**Exercise instructions:**
[A] List the smartphone makers that the article on mobile phone sales during the lockdown names as raising their prices in India.
[B] Swap "handset manufacturers" for "phone makers" in the article on mobile phone sales during the lockdown, and write out the part starting with "The extension of" and going on through "period on May 3.".

The extension of the lockdown will "obviously" increase the loss for handset manufacturers, but this period has also helped people realise the value of mobile phones, said Pankaj Mohindroo, Chairman, ICEA.
However, revenues of smartphone makers will continue to take a hit as the government on Sunday decided not to open e-commerce channels for the sales of non-essential items like mobile phones from Monday as earlier announced.
Sales of mobile phones are now expected to resume after the end of the lockdown period on May 3.
"These are uncertain times. But it seems that people will make a beeline for smartphones (after the lockdown) because they saw in the lockdown that one could make an enterprise survive by merely having a smartphone. Education also shifted to smartphones," Mohindroo told IANS in an interaction over phone.
"People realise the great value of it now. So we do not see demand going down too much," he said.
The demand, ICEA predicts, will stay healthy for entry level and premium phones.
"The entry-level smartphones (under Rs 10,000) will be very well positioned. The feature phones will also have a very good market because people who do not have a mobile phone will now start buying one," Mohindroo said.
However, mid-level phones may face challenges of demand. What has increased the woes for the industry is the increase in GST and fall of rupee against the dollar, he said.
Several smartphone manufacturers like Apple, Xiaomi, Realme and Vivo earlier this month announced their decision to increase prices of their devices in India due to the GST hike on mobile phones from 12 per cent to 18 per cent which became applicable from April 1.
According to ICEA, while the global companies will eventually be able to tide over the challenges that they are facing due to the uncertainties brought about by the coronavirus pandemic, it could be far more difficult for the Indian mobile phone manufacturers.
"The global companies have a fairly large share of the Indian market... Challenges will be very acute for Indian companies or the smaller manufacturers or component manufacturers," Mohindroo said.
"The biggest concern is the cash flow. Down the road, the revenue may not be of normal level. Overheads are there. And if they have to produce with a smaller workforce, it will be a difficult one because your plants are configured for a certain capacity of operations. So very tough times," he said.
What is causing a lot of stress to the industry is that the retail stores are not open due to the lockdown, he said.
However, "make in India" may get a boost in a post-lockdown scenario as "confidence in China has gone down tremendously" and major companies would like to shift their manufacturing base out of China, Mohindroo said.
With 158 million smartphone shipments in 2019, India surpassed the US to become the second-largest smartphone market globally after China, according to Counterpoint Research.

**Material supplied:**
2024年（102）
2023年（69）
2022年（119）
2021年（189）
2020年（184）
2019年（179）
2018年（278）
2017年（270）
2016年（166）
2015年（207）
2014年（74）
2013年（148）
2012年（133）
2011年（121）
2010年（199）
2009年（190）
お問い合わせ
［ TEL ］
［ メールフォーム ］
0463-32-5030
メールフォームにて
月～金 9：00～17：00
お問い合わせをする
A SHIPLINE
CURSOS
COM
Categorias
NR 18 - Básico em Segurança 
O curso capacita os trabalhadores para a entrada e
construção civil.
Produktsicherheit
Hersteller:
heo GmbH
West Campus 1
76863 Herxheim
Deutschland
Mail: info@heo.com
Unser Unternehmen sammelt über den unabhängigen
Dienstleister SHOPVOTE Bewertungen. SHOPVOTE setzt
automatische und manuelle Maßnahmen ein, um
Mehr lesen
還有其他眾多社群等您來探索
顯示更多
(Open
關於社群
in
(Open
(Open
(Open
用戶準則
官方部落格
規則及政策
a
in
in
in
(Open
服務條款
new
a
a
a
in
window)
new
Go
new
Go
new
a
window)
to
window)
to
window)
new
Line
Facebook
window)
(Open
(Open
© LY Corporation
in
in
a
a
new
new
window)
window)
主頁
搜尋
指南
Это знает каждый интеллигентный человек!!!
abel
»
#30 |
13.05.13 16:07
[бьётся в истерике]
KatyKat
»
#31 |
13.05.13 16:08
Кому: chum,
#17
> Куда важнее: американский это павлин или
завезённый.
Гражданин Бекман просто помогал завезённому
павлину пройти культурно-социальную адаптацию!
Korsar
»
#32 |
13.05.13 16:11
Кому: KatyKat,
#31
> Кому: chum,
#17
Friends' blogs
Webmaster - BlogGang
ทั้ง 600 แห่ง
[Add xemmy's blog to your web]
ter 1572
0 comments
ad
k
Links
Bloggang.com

**Answers to each task:**
[A] Apple, Xiaomi, Realme, Vivo

[B]
The extension of the lockdown will "obviously" increase the loss for phone makers, but this period has also helped people realise the value of mobile phones, said Pankaj Mohindroo, Chairman, ICEA.
However, revenues of smartphone makers will continue to take a hit as the government on Sunday decided not to open e-commerce channels for the sales of non-essential items like mobile phones from Monday as earlier announced.
Sales of mobile phones are now expected to resume after the end of the lockdown period on May 3.